The Company may transfer the Contract to any Group company or any member of its distribution network and subcontract all or part of its obligations.





17.1. Termination for non-performance of a sufficiently serious obligation


The defaulting Party may, notwithstanding the clause entitled "Termination for failure by a Party to perform its obligations" set out below, in the event of sufficiently serious non-performance of any of the obligations incumbent upon the other Party, notify the defaulting Party by registered letter with acknowledgement of receipt of the wrongful termination of the present contract fourteen (14) days after the sending of a formal notice to perform which has remained unsuccessful, in application of the provisions of article 1224 of the French Civil Code.


17.2. Termination for failure of a party to perform its obligations


In the event of non-compliance by either Party with the following obligations :

  • The supply of the product(s) ordered (ARTICLE 6),
  • Timely payment (ARTICLE 7),
  • Respect for intellectual property rights (ARTICLE 15),
  • Compliance with the intended use (ARTICLE 14),


The contract may be terminated at the option of the aggrieved party.


It is expressly understood that termination due to a party's failure to meet its obligations will occur ipso jure, with formal notice resulting from the mere fact of non-performance of the obligation, without summons or performance of formalities.





Each of the Parties hereto undertakes to treat all information of any kind whatsoever and on any medium whatsoever received from the other Party in a confidential manner and shall refrain from disclosing such information to unauthorized third parties during the term of validity of this agreement and the following five (5) years.


Each of the Parties undertakes to take all necessary measures to ensure that its employees comply with these confidentiality obligations.


The provisions of this article shall not apply to information which :

- are already known to the other Party, provided that they have not been disclosed to it by a third party bound to the transmitting Party by a secrecy agreement

- are directly obtained by one of the Parties in the course of its own work

- are in the public domain

- are disclosed by one or other of the Parties at the request of a competent judicial authority, subject to having duly informed the other Party in strict compliance with the confidentiality of proceedings.





The Contract, as defined in article 2 hereof, embodies all the commitments made by the Contracting Parties relating to the supply of Products by the Company to the Customer. It cancels and replaces all prior written and verbal agreements, as well as all proposals or offers to contract made by either of the Parties.


Neither Party shall be liable for anything other than what is expressly agreed in this Contract.





The nullity or inapplicability of any of the stipulations of the Contract shall not invalidate the other stipulations, which shall retain all their force and scope.

However, the Parties may mutually agree to replace the invalidated stipulation(s).





Titles are for convenience only. In case of contradiction between the title and the body of an article, it is understood that the body of the article prevails.





Any modification whatsoever of the Contract must be the subject of a written agreement, signed by persons duly authorized for this purpose by each Party.

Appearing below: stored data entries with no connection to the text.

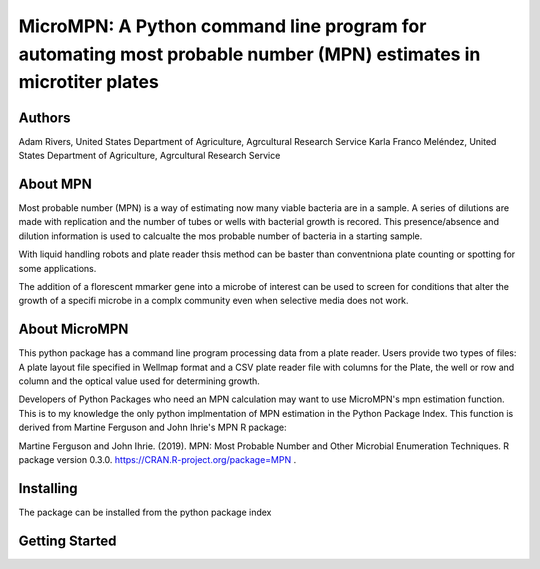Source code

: ==================
MicroMPN: A Python command line program for automating most probable number (MPN) estimates in microtiter plates 
==================

Authors
------------------
Adam Rivers, United States Department of Agriculture, Agrcultural Research Service
Karla Franco Meléndez, United States Department of Agriculture, Agrcultural Research Service


About MPN
------------------
Most probable number (MPN) is a  way of estimating now many viable bacteria are in a sample. 
A series of dilutions are made with replication and the  number of  tubes  or wells with bacterial growth is recored.
This presence/absence and dilution information is used to calcualte the mos probable number of bacteria in a starting sample.

With liquid handling robots and plate reader thsis method can be baster than conventniona plate counting or 
spotting for some applications. 

The addition of a florescent mmarker gene into a microbe of interest can be 
used to screen for conditions that alter the growth of a specifi microbe in a complx community 
even when selective media does not work.

About MicroMPN
---------------


This python package has a command line program processing data from a plate reader. Users provide two types of files: 
A plate layout file specified in Wellmap format and a  CSV plate reader file with columns for the Plate, 
the well or row and column and the optical value used for determining growth.


Developers of Python Packages 
who need an MPN calculation may want to use MicroMPN's mpn estimation function.
This is to my knowledge the only python implmentation of MPN estimation in the Python Package Index.
This function is derived from Martine Ferguson and John Ihrie's MPN R package:

Martine Ferguson and John Ihrie. (2019). MPN: Most Probable Number and 
Other Microbial Enumeration Techniques. R package version 0.3.0. https://CRAN.R-project.org/package=MPN .

Installing
---------------

The package can be installed from the python package index 

..  code-block:: bash
    pip install micrompn


Getting Started
---------------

Any waiver, for any length of time whatsoever, of the right to invoke the existence or total or partial breach of any of the clauses of the Contract shall not constitute a modification or deletion of the said clause or a waiver of the right to invoke the benefit of prior concomitant or subsequent breaches of the same or other clauses.


Any such waiver will only be effective if expressed in writing by the person duly authorized to do so.





By express agreement between the Parties, this Contract is subject to French law, to the exclusion of any other legislation.


It is written in French. Should it be translated into one or more languages, only the French text will be deemed authentic in the event of a dispute.





Failing amicable agreement, any dispute relating to the conclusion, validity, interpretation or performance of the Contract shall be submitted to the exclusive jurisdiction of the Paris Commercial Court.